Tutorials online: This is an in-progress series, but we are currently hosting a series of meetings examining the application of multilevel models to experimental data. These provide a useful foundation for MLMs in the experimental context and the materials here will be largely complete by the time of this workshop: https://uncdependlab.github.io/MLM_Tutorial/
Source code: All code related to this approach is freely available here: https://github.com/UNCDEPENdLab/fmri.pipeline
- Bush, K., & Cisler, J. (2013). Decoding neural events from fMRI BOLD signal: A comparison of existing approaches and development of a new algorithm. Magnetic Resonance Imaging, 31(6), 976–989. Doi: https://doi.org/10.1016/j.mri.2013.03.015
- Dombrovski, A. Y., Luna, B., & Hallquist, M. N. (2020). Differential reinforcement encoding along the hippocampal long axis helps resolve the explore–exploit dilemma. Nature Communications, 11(1), 5407. Doi: https://doi.org/10.1038/s41467-020-18864-0
- Hallquist, M. N., & Dombrovski, A. (2020). Reinforcement Learning Approaches to Computational Clinical Neuroscience. In A. G. C. Wright & M. N. Hallquist (Eds.), Handbook of Research Methods in Clinical Psychology (pp. 168–189).
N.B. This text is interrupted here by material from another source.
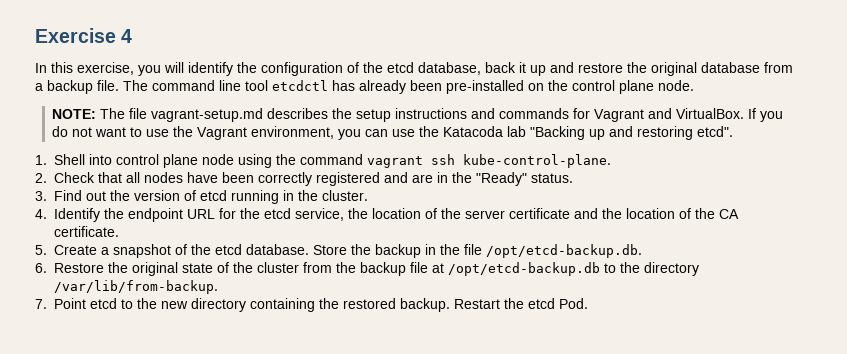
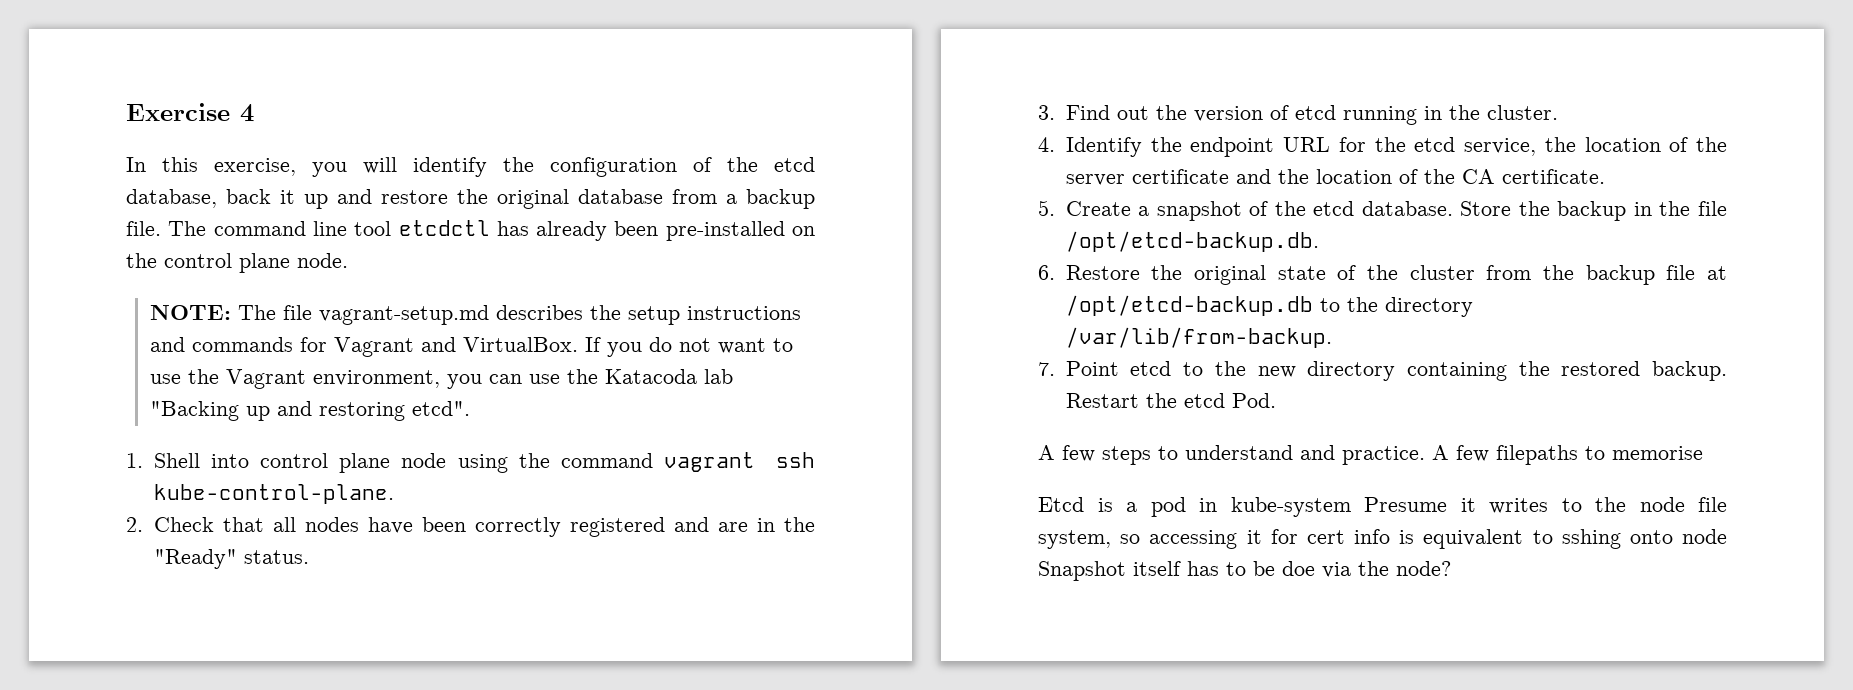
(588, 303) none -> [1038,445,1703,465] [1038,497,1727,517] [1038,529,1727,549] [1038,561,1451,581] // A few steps to understand and practice. A few filepaths to memorise // Etcd is a pod in kube-system Presume it writes to the node file system, so accessing it for cert info is equivalent to sshing onto node Snapshot itself has to be doe via the node?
- Cambridge University Press. https://www.cambridge.org/core/books/cambridge-handbook-of-research-methods-in-clinical-psychology/clinical-computational-neuroscience/4027551F73028B522F4E88682F08999A
- Hoffman, L., & Rovine, M. J. (2007). Multilevel models for the experimental psychologist: Foundations and illustrative examples. Behavior Research Methods, 39(1), 101–117. https://doi.org/10.3758/BF03192848 Doi:https://doi.org/10.3758/BF03192848
Datasets: The MEDuSA approach can be used with most task-related fMRI datasets, but will be of greatest value to paradigms where 1) there is a topographical gradient or structure to the regions being analyzed; 2) there is specific interest in between-trial variability in neural activity; and/or 3) there is specific interest in decoding when in time (within a trial) certain computations occur. Moreover, datasets with longer trials and/or longer inter-trial intervals may be especially amenable to this approach.